Extrayez mot pour mot, dans le texte sur l'affaire Wikileaks, le passage qui s'ouvre sur les mots contenant « Mais qui se » et se clôt sur « pire au totalitarisme. ».

* _Passage_:
# # # # #

Wikileaks, sed leaks
Le sujet de la semaine, c’est bien évidemment l’affaire Wikileaks, les révélations (pas si) fracassantes livrées sur le site maintenu par Julien Assange. Au-delà du bien et du mal, cette histoire de notes diplomatiques révélées à la presse m’inspire quelques réflexions nocturnes.
Le syndrome des crottes de dinosaure
Imaginez que vous êtes un homme préhistorique contemporain des dinosaures (ce qui n’a pas été le cas). Ramassez deux crottes de dinosaure toutes fraîches. Aucun intérêt. Projetez-vous maintenant en 2010, et soulevez ces deux mêmes crottes, conservées dans je ne sais quelle gangue de glace ou bien fossilisées. Vous détenez un trésor, un témoignage sur l’ADN de nos lointains ancêtres, peut-être même en déduiriez-vous de remarquables perspectives sur la marche de ces grands sauriens. C’est à peu près la même chose qui se passe avec ces notes diplomatiques. Les avis des uns et des autres sur l’appareil digestif de Nestor Kirchner, qui s’en soucie? Dans 10000 ans, peut-être, nos descendants en tireront-ils quelque chose sur les moeurs alimentaires des dirigeants du continent sud-américain.
Le goût du secret, le culte de la personnalité
La démocratie a cela de commun avec les autres formes de pouvoir, qu’elle attache une importance capitale au secret. Mais de quels secrets s’agit-il? Parle-t-on de rétro-commissions, de financements occultes, d’assassinats ciblés? Pas le moins du monde, on y parle de petits arrangements entre états plus ou moins démocratiques, arrangements censés ne pas être divulgués au grand public, pour ne pas entamer le capital sympathie d’une poignée de dirigeants et de leurs administrations. La société du spectacle ne permet qu’un seul type de spectacle, finalement, et ne laisse guère de place aux intrigues révélées. C’est assez pathétique au final.
Mais qui se soucie des signaux faibles?
Le point le plus important, dans cette affaire, c’est d’identifier l’origine des documents publiés. Julien Assange n’est pas un hacker, il ne s’est pas introduit dans des serveurs ultra sécurisés pour commettre son « crime »: on lui a tout simplement fourni ces documents. Qui est ce « on »? Des rouages du système, lassés de servir de rouage pour une mascarade politique ou diplomatique. C’est ce point là qu’il me semble crucial de décoder. Nos démocraties se sont tellement éloignées de l’idéal républicain du 19e siècle, que le système commence à se désagréger petit à petit, tels les boutons d’une vareuse qui serait trop serrée. On sait ou mènent de tels chemins: au mieux à une révolution, au pire au totalitarisme.

# # # # #

* _Section des données_:
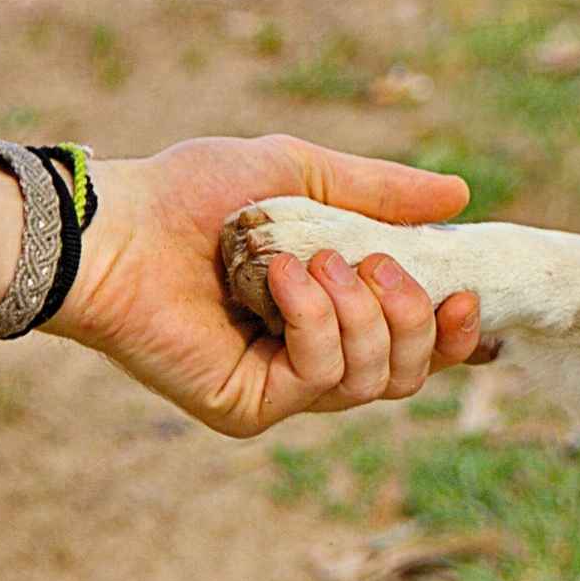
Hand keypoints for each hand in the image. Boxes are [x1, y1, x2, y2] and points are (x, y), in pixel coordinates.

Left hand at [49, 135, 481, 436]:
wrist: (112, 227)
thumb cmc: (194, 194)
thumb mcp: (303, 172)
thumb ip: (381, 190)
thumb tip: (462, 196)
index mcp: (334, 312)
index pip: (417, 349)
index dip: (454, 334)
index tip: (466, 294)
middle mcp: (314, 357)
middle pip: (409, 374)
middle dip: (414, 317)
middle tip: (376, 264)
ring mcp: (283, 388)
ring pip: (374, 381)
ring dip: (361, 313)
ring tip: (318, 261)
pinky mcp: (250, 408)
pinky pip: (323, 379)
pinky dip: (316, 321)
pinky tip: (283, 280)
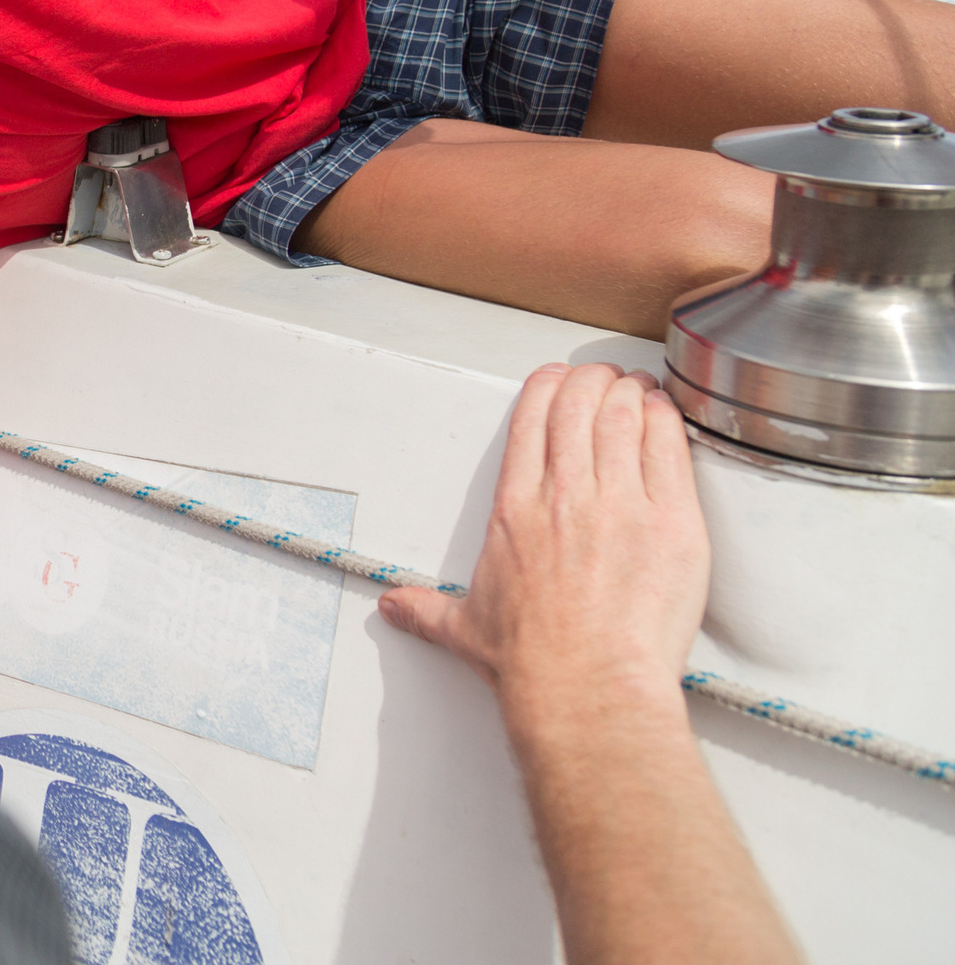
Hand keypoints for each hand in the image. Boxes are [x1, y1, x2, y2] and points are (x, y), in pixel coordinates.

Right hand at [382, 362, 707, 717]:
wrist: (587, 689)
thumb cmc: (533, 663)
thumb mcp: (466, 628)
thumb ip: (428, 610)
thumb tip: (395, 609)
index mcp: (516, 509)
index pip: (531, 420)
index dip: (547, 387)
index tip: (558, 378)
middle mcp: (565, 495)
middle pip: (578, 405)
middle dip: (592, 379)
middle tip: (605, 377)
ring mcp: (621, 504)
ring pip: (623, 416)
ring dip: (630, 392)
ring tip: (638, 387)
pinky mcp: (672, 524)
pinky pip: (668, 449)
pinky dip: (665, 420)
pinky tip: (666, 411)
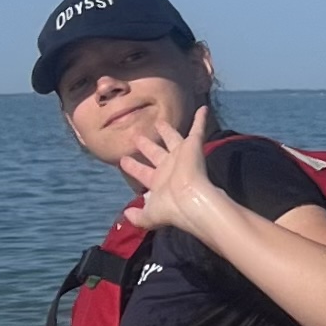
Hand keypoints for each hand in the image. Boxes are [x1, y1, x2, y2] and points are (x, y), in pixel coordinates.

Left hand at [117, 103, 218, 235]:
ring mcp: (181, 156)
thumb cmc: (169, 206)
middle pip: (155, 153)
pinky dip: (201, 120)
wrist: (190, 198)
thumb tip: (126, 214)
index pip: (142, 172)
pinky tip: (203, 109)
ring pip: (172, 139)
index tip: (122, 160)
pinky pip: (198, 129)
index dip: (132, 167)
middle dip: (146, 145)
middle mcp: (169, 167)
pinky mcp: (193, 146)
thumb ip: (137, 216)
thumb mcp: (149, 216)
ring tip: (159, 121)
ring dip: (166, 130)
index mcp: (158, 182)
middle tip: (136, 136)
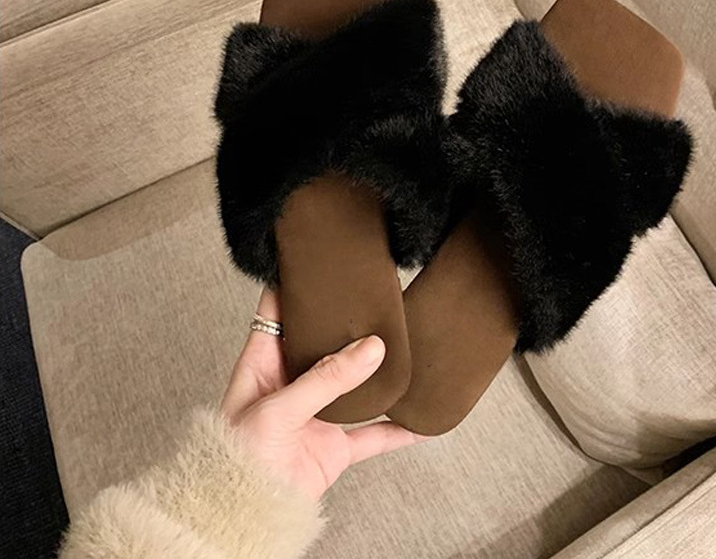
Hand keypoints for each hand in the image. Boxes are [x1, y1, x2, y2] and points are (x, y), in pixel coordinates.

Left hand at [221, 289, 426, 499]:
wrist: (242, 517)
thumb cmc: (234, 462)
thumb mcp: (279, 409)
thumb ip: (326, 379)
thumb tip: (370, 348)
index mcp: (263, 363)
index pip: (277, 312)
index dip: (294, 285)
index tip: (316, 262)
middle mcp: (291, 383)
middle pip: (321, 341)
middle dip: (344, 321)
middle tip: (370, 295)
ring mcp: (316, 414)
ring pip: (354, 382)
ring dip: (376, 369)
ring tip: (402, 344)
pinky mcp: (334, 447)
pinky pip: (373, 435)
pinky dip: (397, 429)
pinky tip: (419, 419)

# # # # #

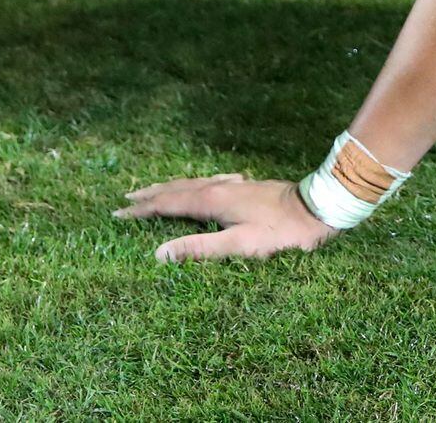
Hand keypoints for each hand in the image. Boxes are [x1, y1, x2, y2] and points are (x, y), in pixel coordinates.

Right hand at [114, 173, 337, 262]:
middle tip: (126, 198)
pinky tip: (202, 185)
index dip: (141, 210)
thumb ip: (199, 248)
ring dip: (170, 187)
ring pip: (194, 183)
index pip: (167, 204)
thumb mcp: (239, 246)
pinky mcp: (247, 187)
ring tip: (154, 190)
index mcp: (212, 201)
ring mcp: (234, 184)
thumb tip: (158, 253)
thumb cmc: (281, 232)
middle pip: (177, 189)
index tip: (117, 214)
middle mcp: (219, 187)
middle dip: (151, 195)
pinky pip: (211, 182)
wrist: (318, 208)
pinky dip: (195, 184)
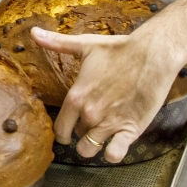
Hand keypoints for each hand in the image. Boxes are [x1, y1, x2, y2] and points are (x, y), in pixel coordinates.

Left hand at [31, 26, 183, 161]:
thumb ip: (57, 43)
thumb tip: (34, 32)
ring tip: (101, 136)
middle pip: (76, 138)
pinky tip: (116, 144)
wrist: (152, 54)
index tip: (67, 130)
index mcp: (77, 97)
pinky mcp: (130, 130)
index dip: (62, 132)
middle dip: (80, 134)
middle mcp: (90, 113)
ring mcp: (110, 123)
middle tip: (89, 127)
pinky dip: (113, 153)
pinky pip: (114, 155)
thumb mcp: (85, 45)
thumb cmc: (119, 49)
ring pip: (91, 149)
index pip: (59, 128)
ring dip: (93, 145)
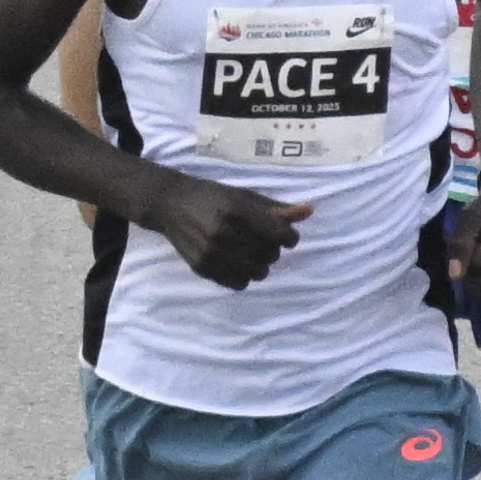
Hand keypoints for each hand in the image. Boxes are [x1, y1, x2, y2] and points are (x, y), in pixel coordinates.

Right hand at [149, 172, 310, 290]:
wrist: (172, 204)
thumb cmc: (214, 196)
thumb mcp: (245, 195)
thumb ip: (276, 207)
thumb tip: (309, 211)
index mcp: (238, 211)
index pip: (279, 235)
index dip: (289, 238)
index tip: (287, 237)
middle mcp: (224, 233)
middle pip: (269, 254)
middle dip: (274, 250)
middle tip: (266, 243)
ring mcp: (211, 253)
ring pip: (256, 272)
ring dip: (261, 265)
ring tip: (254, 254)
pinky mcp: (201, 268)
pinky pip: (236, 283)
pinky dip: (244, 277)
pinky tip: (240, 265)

# # # # #

* _Résultat obtenu_:
Mais qui se soucie des signaux faibles?
Le point le plus important, dans cette affaire, c’est d’identifier l’origine des documents publiés. Julien Assange n’est pas un hacker, il ne s’est pas introduit dans des serveurs ultra sécurisés pour commettre son « crime »: on lui a tout simplement fourni ces documents. Qui est ce « on »? Des rouages du système, lassés de servir de rouage pour une mascarade politique ou diplomatique. C’est ce point là qu’il me semble crucial de décoder. Nos démocraties se sont tellement éloignées de l’idéal républicain du 19e siècle, que le système commence à se désagréger petit à petit, tels les boutons d’une vareuse qui serait trop serrée. On sait ou mènent de tels chemins: au mieux à une révolution, au pire au totalitarisme.